Современная тюремная, или пенитенциарная, система явилась изобретением 19 века (если слово «изобретение» здесь применимо). Соединенные Штаты были среди ее социальных пионеров. «Исправительный дом» тюрьмы Волнат-Стрит в Филадельфии представлял собой один из ранних примеров: он имел шестнадцать маленьких камер для одиночного заключения. Классическими исправительными домами первой трети 19 века являлись также Черри-Хилл в Филадельфии, Обурн и Синг-Синг в штате Нью-Йорк. Это были огромные устрашающие постройки с толстыми внешними стенами и крепкими камерами с железными решетками.
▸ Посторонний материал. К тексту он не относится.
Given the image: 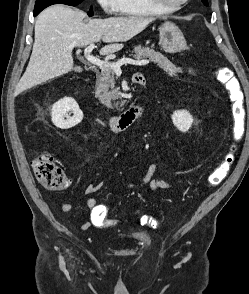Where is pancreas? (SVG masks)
Instances as JSON below:
<instances>
[{
	"mask_svg": "<svg viewBox=\"0 0 249 294\" xmlns=\"http://www.w3.org/2000/svg\"><path fill=\"white\" fill-rule=\"evenodd\" d=\"M133 52L137 57L148 58L149 60L153 61L157 64V66L162 68L170 75L176 76L177 73L182 72L180 67H176L167 59V57L159 52L154 51L153 49L136 46L134 47ZM96 93L100 101L109 109H113L114 107L120 109L125 104L124 100L117 101L121 99L122 94L119 88L116 87L115 72L110 67H104L101 70V74L97 77Z\"/></svg>",
	"mask_w": 249,
	"mask_h": 294,
	"instance_id": "pancreas-1",
	"label": "pancreas"
}]
</instances>
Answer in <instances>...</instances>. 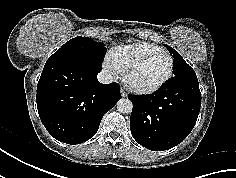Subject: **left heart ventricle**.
I'll return each instance as SVG.
<instances>
[{
  "label": "left heart ventricle",
  "mask_w": 236,
  "mask_h": 178,
  "mask_svg": "<svg viewBox=\"0 0 236 178\" xmlns=\"http://www.w3.org/2000/svg\"><path fill=\"white\" fill-rule=\"evenodd\" d=\"M170 59L167 55H157L145 61L132 75V80L142 86L159 82L167 73Z\"/></svg>",
  "instance_id": "left-heart-ventricle-1"
}]
</instances>
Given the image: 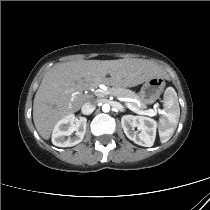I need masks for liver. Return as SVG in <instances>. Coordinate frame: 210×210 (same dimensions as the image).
Masks as SVG:
<instances>
[{"label":"liver","mask_w":210,"mask_h":210,"mask_svg":"<svg viewBox=\"0 0 210 210\" xmlns=\"http://www.w3.org/2000/svg\"><path fill=\"white\" fill-rule=\"evenodd\" d=\"M110 75L109 78L106 75ZM156 64L137 58L118 60H77L57 64L43 77L35 94L33 120L42 138L49 139L56 123L80 110L90 100L84 90L100 84L133 87L161 77Z\"/></svg>","instance_id":"obj_1"}]
</instances>
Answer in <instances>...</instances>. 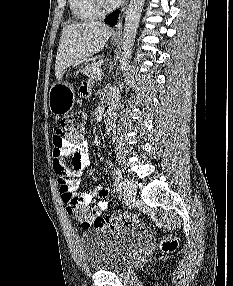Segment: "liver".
<instances>
[{
	"label": "liver",
	"instance_id": "6515ba94",
	"mask_svg": "<svg viewBox=\"0 0 233 286\" xmlns=\"http://www.w3.org/2000/svg\"><path fill=\"white\" fill-rule=\"evenodd\" d=\"M113 32L111 27L98 21L64 27L56 55V78H59L66 68L100 52Z\"/></svg>",
	"mask_w": 233,
	"mask_h": 286
}]
</instances>
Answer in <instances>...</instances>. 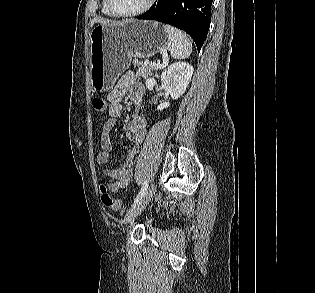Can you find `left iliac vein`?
I'll list each match as a JSON object with an SVG mask.
<instances>
[{
  "label": "left iliac vein",
  "mask_w": 315,
  "mask_h": 293,
  "mask_svg": "<svg viewBox=\"0 0 315 293\" xmlns=\"http://www.w3.org/2000/svg\"><path fill=\"white\" fill-rule=\"evenodd\" d=\"M153 194H154V186L151 185L149 189L145 192L144 196L138 202H136L130 208V210L126 213L124 217V222L126 224L131 223L137 216L141 214V212L144 210V208L147 206V204L151 200Z\"/></svg>",
  "instance_id": "4c4485c4"
}]
</instances>
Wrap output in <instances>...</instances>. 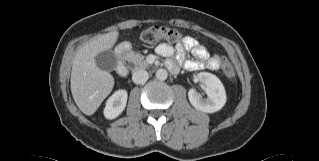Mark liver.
Instances as JSON below:
<instances>
[{"mask_svg": "<svg viewBox=\"0 0 319 161\" xmlns=\"http://www.w3.org/2000/svg\"><path fill=\"white\" fill-rule=\"evenodd\" d=\"M118 36L117 31L97 36L81 47L73 59L71 92L76 105L86 115H92L113 89V76L97 67L95 56L111 49Z\"/></svg>", "mask_w": 319, "mask_h": 161, "instance_id": "liver-1", "label": "liver"}]
</instances>
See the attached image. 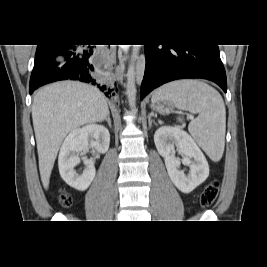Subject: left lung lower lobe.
Returning <instances> with one entry per match:
<instances>
[{
	"mask_svg": "<svg viewBox=\"0 0 267 267\" xmlns=\"http://www.w3.org/2000/svg\"><path fill=\"white\" fill-rule=\"evenodd\" d=\"M146 67L141 100L164 83L183 78H203L227 91L225 69L218 45H144Z\"/></svg>",
	"mask_w": 267,
	"mask_h": 267,
	"instance_id": "left-lung-lower-lobe-1",
	"label": "left lung lower lobe"
}]
</instances>
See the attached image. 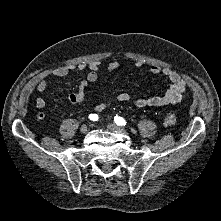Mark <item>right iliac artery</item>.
I'll use <instances>...</instances> for the list:
<instances>
[{
    "label": "right iliac artery",
    "mask_w": 221,
    "mask_h": 221,
    "mask_svg": "<svg viewBox=\"0 0 221 221\" xmlns=\"http://www.w3.org/2000/svg\"><path fill=\"white\" fill-rule=\"evenodd\" d=\"M90 120L92 121H97L98 120V115L97 114H90L89 115Z\"/></svg>",
    "instance_id": "obj_1"
}]
</instances>
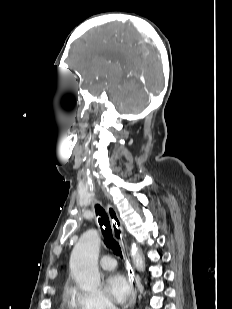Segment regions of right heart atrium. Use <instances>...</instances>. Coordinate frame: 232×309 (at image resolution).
Wrapping results in <instances>:
<instances>
[{"label":"right heart atrium","instance_id":"right-heart-atrium-1","mask_svg":"<svg viewBox=\"0 0 232 309\" xmlns=\"http://www.w3.org/2000/svg\"><path fill=\"white\" fill-rule=\"evenodd\" d=\"M67 295L75 309H117L109 296L100 290L86 292L70 287Z\"/></svg>","mask_w":232,"mask_h":309}]
</instances>
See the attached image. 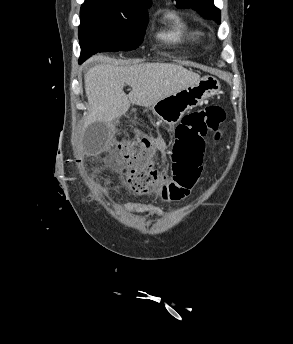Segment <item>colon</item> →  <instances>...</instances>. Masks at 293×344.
<instances>
[{
	"label": "colon",
	"instance_id": "obj_1",
	"mask_svg": "<svg viewBox=\"0 0 293 344\" xmlns=\"http://www.w3.org/2000/svg\"><path fill=\"white\" fill-rule=\"evenodd\" d=\"M225 112L210 105L188 113L176 127L171 148L173 175L161 179L152 173L155 145L152 139L141 137L120 144L112 157L117 169L125 173V182L135 194L156 195L168 201L187 196L198 180L202 167L205 138L211 134L221 137Z\"/></svg>",
	"mask_w": 293,
	"mask_h": 344
}]
</instances>
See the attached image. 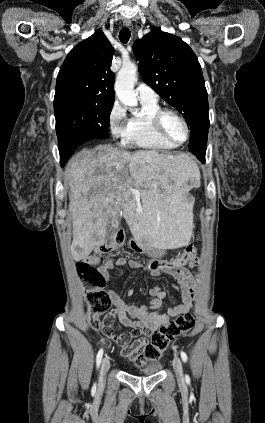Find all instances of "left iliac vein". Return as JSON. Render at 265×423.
<instances>
[{"label": "left iliac vein", "instance_id": "4c4485c4", "mask_svg": "<svg viewBox=\"0 0 265 423\" xmlns=\"http://www.w3.org/2000/svg\"><path fill=\"white\" fill-rule=\"evenodd\" d=\"M173 368L175 370L177 379L179 381H183L184 376H183V367H182V362L180 360L179 357H175L173 360Z\"/></svg>", "mask_w": 265, "mask_h": 423}]
</instances>
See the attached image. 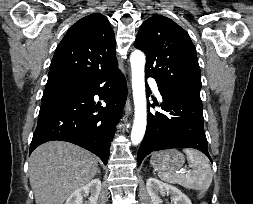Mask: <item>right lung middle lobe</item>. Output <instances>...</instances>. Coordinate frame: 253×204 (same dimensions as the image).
<instances>
[{
  "mask_svg": "<svg viewBox=\"0 0 253 204\" xmlns=\"http://www.w3.org/2000/svg\"><path fill=\"white\" fill-rule=\"evenodd\" d=\"M79 85L80 84L67 81L47 82L43 96L74 90Z\"/></svg>",
  "mask_w": 253,
  "mask_h": 204,
  "instance_id": "1",
  "label": "right lung middle lobe"
}]
</instances>
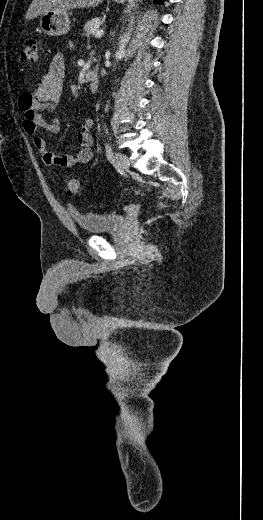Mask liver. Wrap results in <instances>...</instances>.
Returning <instances> with one entry per match:
<instances>
[{
  "mask_svg": "<svg viewBox=\"0 0 263 520\" xmlns=\"http://www.w3.org/2000/svg\"><path fill=\"white\" fill-rule=\"evenodd\" d=\"M103 0H33L25 18L32 20L52 10H70L96 7Z\"/></svg>",
  "mask_w": 263,
  "mask_h": 520,
  "instance_id": "1",
  "label": "liver"
}]
</instances>
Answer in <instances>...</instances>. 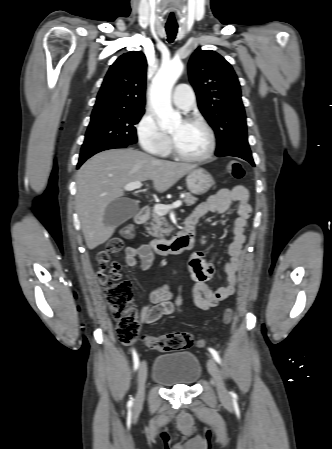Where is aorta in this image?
Wrapping results in <instances>:
<instances>
[{
  "label": "aorta",
  "mask_w": 332,
  "mask_h": 449,
  "mask_svg": "<svg viewBox=\"0 0 332 449\" xmlns=\"http://www.w3.org/2000/svg\"><path fill=\"white\" fill-rule=\"evenodd\" d=\"M183 63L174 60L162 64L150 88L151 105L163 129H172L181 123V115L172 108L171 92L183 72Z\"/></svg>",
  "instance_id": "aorta-1"
}]
</instances>
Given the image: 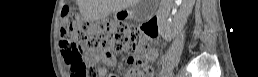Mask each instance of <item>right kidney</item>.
I'll use <instances>...</instances> for the list:
<instances>
[{"label": "right kidney", "mask_w": 258, "mask_h": 77, "mask_svg": "<svg viewBox=\"0 0 258 77\" xmlns=\"http://www.w3.org/2000/svg\"><path fill=\"white\" fill-rule=\"evenodd\" d=\"M184 1H185V0H184ZM172 2H173V1H172ZM172 2H171L170 4H165L164 2H161V7L164 8L165 11L160 12V18H163V19H167V18H168V16H169V10H170V5L172 4ZM175 2L178 4V2H181V0H176ZM189 3H190V5L187 6V7L184 9V11H183L182 20H181V22L177 25V30L180 29V28L184 25V23H185V21H186L188 15L190 14V12H191V10H192V6H193V4H194V0H190Z\"/></svg>", "instance_id": "obj_1"}]
</instances>
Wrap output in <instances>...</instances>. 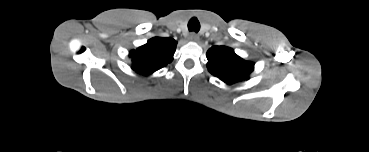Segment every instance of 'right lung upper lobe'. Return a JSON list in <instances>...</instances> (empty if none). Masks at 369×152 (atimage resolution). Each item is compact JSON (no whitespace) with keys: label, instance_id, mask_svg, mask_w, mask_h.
Listing matches in <instances>:
<instances>
[{"label":"right lung upper lobe","instance_id":"right-lung-upper-lobe-1","mask_svg":"<svg viewBox=\"0 0 369 152\" xmlns=\"http://www.w3.org/2000/svg\"><path fill=\"white\" fill-rule=\"evenodd\" d=\"M177 42L172 38L154 37L132 50V69L139 74L149 75L173 60Z\"/></svg>","mask_w":369,"mask_h":152}]
</instances>
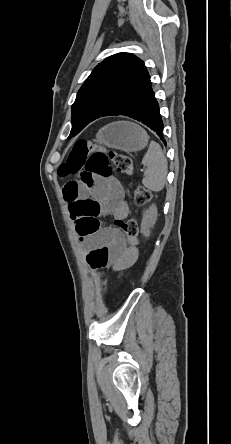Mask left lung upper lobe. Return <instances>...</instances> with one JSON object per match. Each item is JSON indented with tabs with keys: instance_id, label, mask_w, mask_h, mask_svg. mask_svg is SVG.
Wrapping results in <instances>:
<instances>
[{
	"instance_id": "left-lung-upper-lobe-1",
	"label": "left lung upper lobe",
	"mask_w": 231,
	"mask_h": 444,
	"mask_svg": "<svg viewBox=\"0 0 231 444\" xmlns=\"http://www.w3.org/2000/svg\"><path fill=\"white\" fill-rule=\"evenodd\" d=\"M148 77L144 62L130 53H118L99 63L72 105L73 129L68 138L101 116L115 115Z\"/></svg>"
}]
</instances>
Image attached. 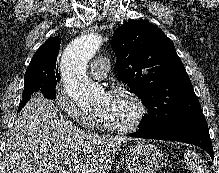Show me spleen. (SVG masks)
<instances>
[{
    "label": "spleen",
    "mask_w": 219,
    "mask_h": 173,
    "mask_svg": "<svg viewBox=\"0 0 219 173\" xmlns=\"http://www.w3.org/2000/svg\"><path fill=\"white\" fill-rule=\"evenodd\" d=\"M185 161L187 166L193 171V173H206V169H204L199 162L197 161V156L192 151H187L184 154Z\"/></svg>",
    "instance_id": "spleen-1"
}]
</instances>
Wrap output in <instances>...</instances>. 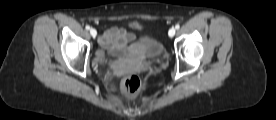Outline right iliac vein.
I'll return each instance as SVG.
<instances>
[{
    "label": "right iliac vein",
    "mask_w": 276,
    "mask_h": 120,
    "mask_svg": "<svg viewBox=\"0 0 276 120\" xmlns=\"http://www.w3.org/2000/svg\"><path fill=\"white\" fill-rule=\"evenodd\" d=\"M90 34H91L93 37H96L97 31H96L94 28H91V29H90Z\"/></svg>",
    "instance_id": "right-iliac-vein-1"
}]
</instances>
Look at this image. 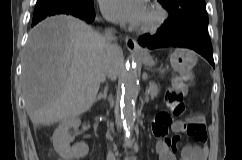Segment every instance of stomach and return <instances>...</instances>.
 I'll list each match as a JSON object with an SVG mask.
<instances>
[{
    "label": "stomach",
    "instance_id": "0dacf381",
    "mask_svg": "<svg viewBox=\"0 0 242 160\" xmlns=\"http://www.w3.org/2000/svg\"><path fill=\"white\" fill-rule=\"evenodd\" d=\"M139 58L148 67H152L155 64L149 55L140 56ZM196 62V54L189 49L177 48L170 55V63L173 69L180 74H186L190 72Z\"/></svg>",
    "mask_w": 242,
    "mask_h": 160
}]
</instances>
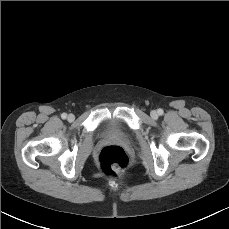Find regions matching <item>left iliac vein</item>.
Returning <instances> with one entry per match:
<instances>
[{"label":"left iliac vein","instance_id":"1","mask_svg":"<svg viewBox=\"0 0 229 229\" xmlns=\"http://www.w3.org/2000/svg\"><path fill=\"white\" fill-rule=\"evenodd\" d=\"M151 117L153 119H156L158 117V114H157V112L155 110L151 111Z\"/></svg>","mask_w":229,"mask_h":229}]
</instances>
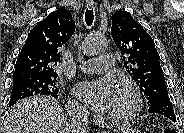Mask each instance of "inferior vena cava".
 <instances>
[{"mask_svg":"<svg viewBox=\"0 0 184 133\" xmlns=\"http://www.w3.org/2000/svg\"><path fill=\"white\" fill-rule=\"evenodd\" d=\"M68 115L70 118V132L72 133H88V116L89 112L81 106H74L69 109Z\"/></svg>","mask_w":184,"mask_h":133,"instance_id":"obj_1","label":"inferior vena cava"}]
</instances>
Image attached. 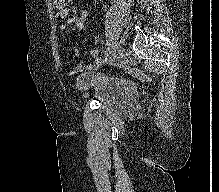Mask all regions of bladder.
Segmentation results:
<instances>
[{
	"mask_svg": "<svg viewBox=\"0 0 219 192\" xmlns=\"http://www.w3.org/2000/svg\"><path fill=\"white\" fill-rule=\"evenodd\" d=\"M77 83V95L82 100H95L107 110L120 115H129L138 109L137 89L125 77L101 76L95 69H86L78 75Z\"/></svg>",
	"mask_w": 219,
	"mask_h": 192,
	"instance_id": "bladder-1",
	"label": "bladder"
}]
</instances>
В этих мрачных тюрьмах заключенные жили по одному в камере. Они жили в мире полной тишины и изоляции, нарушаемой только тяжелой физической работой. В течение всего срока пребывания в тюрьме—а это могли быть годы— предполагалось, что заключенным не будет сказано ни одного слова. Жизнь в тихой гробнице была полностью регламентирована; каждый день был в точности похож на предыдущий, каждый узник вставал в одно и то же время, что и все остальные, отходил ко сну в одинаковое со всеми время, носил одинаковую униформу, питался одинаковой пищей. Теоретически все это представляло вид радикальной хирургии, предполагающей полную изоляцию узника от испорченного

прогнившего общества. Железная дисциплина тюрьмы должна была по идее давать узнику шанс раскаяться и приобрести новые жизненные привычки.

В своей классической форме система исправительных домов не долго просуществовала. «Большой дом» остался с архитектурной точки зрения. Мы хорошо знаем его по десяткам голливудских фильмов и из таких действующих музеев, как Сан-Квентин. Ко времени Гражданской войны было совершенно ясно, что система «тишины» должна быть упразднена. Прежде всего она не могла работать, поскольку узник помещался в камере один. Это было очень дорого; а законодательная власть была весьма скупа.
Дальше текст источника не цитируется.